Freilich hatte der Ausrichter kaum Zeit dieses Fest vorzubereiten. Im vergangenen Jahr wusste er noch nichts von seinem Glück. Dafür wartete das Programm durchaus mit der einen oder anderen anspruchsvollen Inszenierung auf, wenngleich der Spielplan mit „sommerheiß & erdbeereis“ auch eine Wiederholung bereithielt (zu Vorstellungen siehe zweiter Beitrag zur Kasperiade in diesem Heft).
Die Medien scheinen in der Kasperiade immer noch eine Art Kinderbelustigung zu sehen. Geändert hat sich da in der Berichterstattung kaum etwas. Schon 2013 tanzten die Puppen in Radebeul-Ost und am 18. Juni 2019 betitelte die Sächsische Zeitung ihren Beitrag über die Kasperiade mit „Die Puppen tanzen wieder“. Gleichwohl schob das Blatt sechs Tage später eine mehrspaltige Nachbetrachtung hinterher, welche allerdings eher ein Stimmungsbild vermittelte, als dass der Leser etwas über die zehn gezeigten Inszenierungen erfahren hätte.

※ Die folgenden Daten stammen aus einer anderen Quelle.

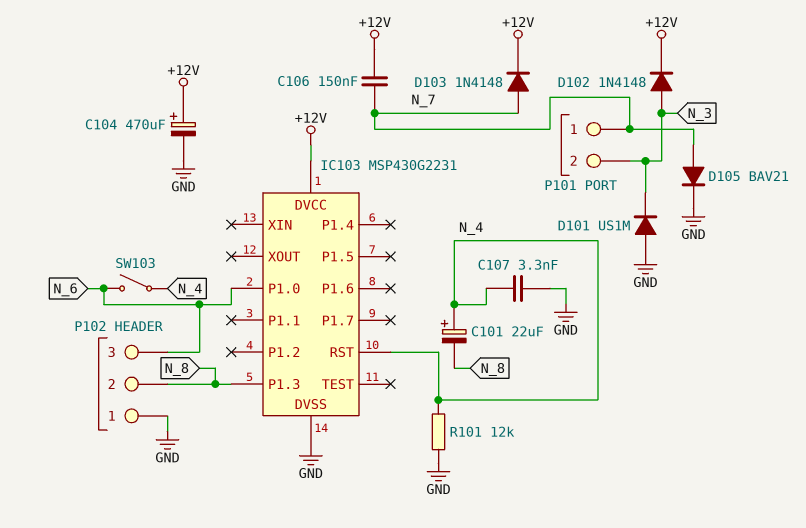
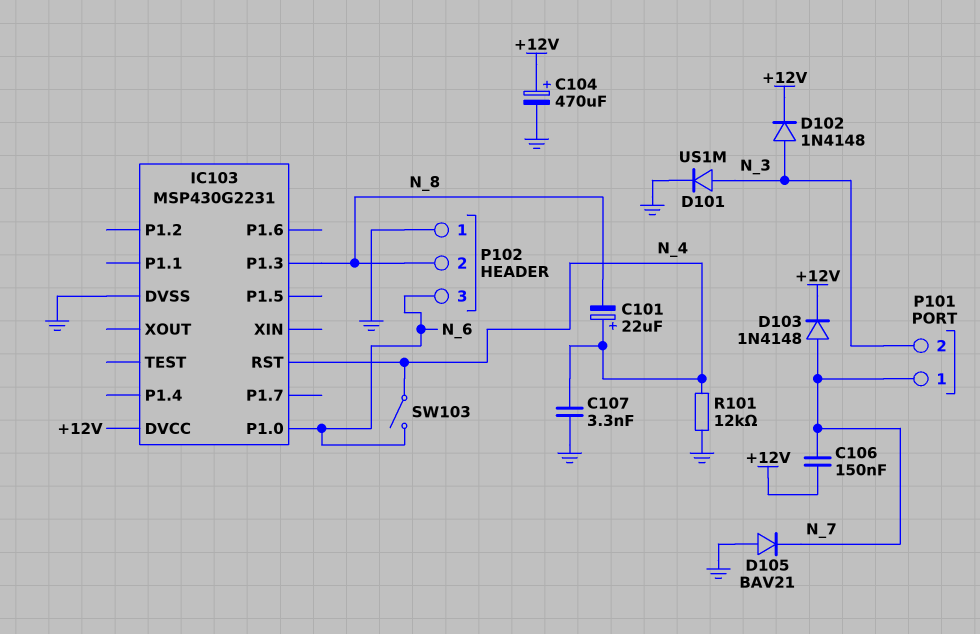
D101: diode US1M (A GND, K N_3) -> diode US1M (A N_3, K GND)
D105: diode BAV21 (A N_7, K GND) -> diode BAV21 (A GND, K N_7)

Liest man auf der Rückseite des Programmheftes die vielen Namen aller an der Organisation beteiligten Mitarbeiter der Stadtverwaltung und der Honorarkräfte, ist man schon etwas verblüfft ob der unterschiedlichen Kasper-Ellen, mit der die bisherigen Veranstaltungen gemessen wurden. Andererseits kann man daran aber auch erkennen, welch hohen Stellenwert die Stadtverwaltung diesem Fest zumisst.
Anstehen mussten offensichtlich die Zuschauer diesmal nicht. Wenn es stimmt, was in der Zeitung stand, dann dürften dieses Jahr etwa 1.000 Besucher zur Kasperiade gekommen sein. Dies mag die Schwierigkeiten aufzeigen, die sich mit einem Neustart selbst von gestandenen Kulturprojekten verbinden können. Die über 1.800 zahlenden Gäste von 2008 mögen für den Veranstalter ein erstrebenswertes Ziel sein. Für die 33. Kasperiade 2020 sollte man jedenfalls schon mal alle Kasperdaumen drücken, damit der Kasper allen kleinen und großen Besuchern wieder ein Lächeln schenken kann.